Paul Krugman has a great post on fiscal stimulus that throws light on two questions I’ve been scratching my head about. Firstly, there are those, like Kenneth Rogoff, who argue that fiscal stimulus is not borne out by the evidence to be an effective economic policy tool in situations such as the US and other economies recently found themselves.

Well, this data from Krugman, if not putting a nail in the coffin of that argument, at least offers some pretty impressive prima facie evidence for the effectiveness of fiscal stimulus. Here’s how one economist initially saw it affecting gdp growth rates evolving over the post-stimulus months:


And here’s what happened:


True, they are not an exact match – but the key thing to notice I think is the pattern exactly bears that same structure as stimulus theory and forecasts like the one above suggest. (Krugman puts the delay in the real data down to variations caused by changing inventory stocks, which effect the actual GDP as noise in the model that applies in real life.)
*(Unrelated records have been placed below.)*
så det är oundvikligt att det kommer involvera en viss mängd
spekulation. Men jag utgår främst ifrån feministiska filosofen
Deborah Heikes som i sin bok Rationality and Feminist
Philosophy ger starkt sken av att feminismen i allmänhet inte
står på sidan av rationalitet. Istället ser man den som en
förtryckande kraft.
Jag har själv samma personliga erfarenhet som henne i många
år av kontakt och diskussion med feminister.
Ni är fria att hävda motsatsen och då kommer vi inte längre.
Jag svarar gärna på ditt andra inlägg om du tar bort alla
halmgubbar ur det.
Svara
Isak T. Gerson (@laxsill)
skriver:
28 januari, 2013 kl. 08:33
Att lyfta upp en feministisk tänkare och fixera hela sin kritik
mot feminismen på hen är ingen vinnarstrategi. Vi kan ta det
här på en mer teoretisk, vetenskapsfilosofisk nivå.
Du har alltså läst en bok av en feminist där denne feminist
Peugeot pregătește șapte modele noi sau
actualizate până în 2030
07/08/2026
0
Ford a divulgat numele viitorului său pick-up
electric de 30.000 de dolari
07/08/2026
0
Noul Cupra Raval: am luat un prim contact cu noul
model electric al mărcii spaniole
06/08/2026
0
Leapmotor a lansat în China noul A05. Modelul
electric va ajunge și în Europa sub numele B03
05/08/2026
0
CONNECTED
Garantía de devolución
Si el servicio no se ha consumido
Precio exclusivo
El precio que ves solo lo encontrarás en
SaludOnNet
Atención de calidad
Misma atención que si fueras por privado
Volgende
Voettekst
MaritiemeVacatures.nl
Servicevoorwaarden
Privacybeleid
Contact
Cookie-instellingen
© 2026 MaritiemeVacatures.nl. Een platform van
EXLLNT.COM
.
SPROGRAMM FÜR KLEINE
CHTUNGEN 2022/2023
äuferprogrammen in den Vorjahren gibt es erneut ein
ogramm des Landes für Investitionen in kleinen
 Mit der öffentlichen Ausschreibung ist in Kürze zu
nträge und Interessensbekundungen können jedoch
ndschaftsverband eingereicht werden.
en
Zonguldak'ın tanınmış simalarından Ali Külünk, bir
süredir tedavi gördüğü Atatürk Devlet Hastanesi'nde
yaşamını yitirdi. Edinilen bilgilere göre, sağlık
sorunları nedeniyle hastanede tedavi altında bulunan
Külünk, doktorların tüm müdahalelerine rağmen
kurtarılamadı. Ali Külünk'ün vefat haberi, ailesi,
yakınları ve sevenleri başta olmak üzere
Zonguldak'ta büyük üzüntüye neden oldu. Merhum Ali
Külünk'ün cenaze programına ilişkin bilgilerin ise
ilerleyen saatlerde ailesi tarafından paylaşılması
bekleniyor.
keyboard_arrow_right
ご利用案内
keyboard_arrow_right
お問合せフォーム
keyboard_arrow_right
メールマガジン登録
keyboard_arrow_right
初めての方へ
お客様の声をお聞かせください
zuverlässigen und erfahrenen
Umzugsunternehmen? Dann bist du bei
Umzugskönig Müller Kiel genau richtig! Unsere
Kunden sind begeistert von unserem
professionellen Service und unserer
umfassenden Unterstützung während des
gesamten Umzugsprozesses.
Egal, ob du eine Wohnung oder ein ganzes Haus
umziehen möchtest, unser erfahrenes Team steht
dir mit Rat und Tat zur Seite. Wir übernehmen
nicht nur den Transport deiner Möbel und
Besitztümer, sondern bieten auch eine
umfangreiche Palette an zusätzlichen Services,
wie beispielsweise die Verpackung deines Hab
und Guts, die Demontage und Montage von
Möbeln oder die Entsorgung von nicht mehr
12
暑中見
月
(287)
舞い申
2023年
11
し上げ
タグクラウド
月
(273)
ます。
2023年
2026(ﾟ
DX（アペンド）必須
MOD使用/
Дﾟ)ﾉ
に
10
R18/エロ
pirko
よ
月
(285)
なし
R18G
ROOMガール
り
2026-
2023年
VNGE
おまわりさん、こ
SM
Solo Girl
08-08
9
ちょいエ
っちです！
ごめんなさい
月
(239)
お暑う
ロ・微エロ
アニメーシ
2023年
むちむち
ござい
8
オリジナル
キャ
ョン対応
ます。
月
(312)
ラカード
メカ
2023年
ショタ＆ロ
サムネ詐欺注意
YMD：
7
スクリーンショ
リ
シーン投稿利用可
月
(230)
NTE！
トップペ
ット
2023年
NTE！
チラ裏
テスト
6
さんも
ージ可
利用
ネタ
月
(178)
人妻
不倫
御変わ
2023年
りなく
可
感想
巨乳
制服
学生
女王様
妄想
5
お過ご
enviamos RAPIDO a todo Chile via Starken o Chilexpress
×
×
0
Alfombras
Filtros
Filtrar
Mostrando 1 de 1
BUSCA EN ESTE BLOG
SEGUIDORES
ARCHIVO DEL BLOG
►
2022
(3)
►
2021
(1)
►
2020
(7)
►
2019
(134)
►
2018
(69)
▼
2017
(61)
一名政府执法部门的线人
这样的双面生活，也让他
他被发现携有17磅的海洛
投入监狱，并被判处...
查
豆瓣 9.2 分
But secondly, the Krugman post explains why it is that two months ago, when earnings reporting season began in the financial markets, a bunch of companies showed surprisingly positive results, and from revenues too, not just cost cutting, despite the fact that the long term prospects were seen as decidedly gloomy. Because, the boost to GDP is temporary: After that, you need real private sector demand to come in and fill the gap, to keep GDP growing (as shown in the graphic below, from Deutche Bank via Krugman). Which also explains, why people fear a double dip once the stimulus is over.


So when will demand come back online? When people get their jobs back, for one thing. (And, by all account, that will take years.) Further, when demand appears to be recovering strongly enough to justify new private sector investment. By the looks, it ain’t gonna come from the US housing market any time soon, that’s for sure. And tight credit markets – unwillingness by banks to lend – is not helping either.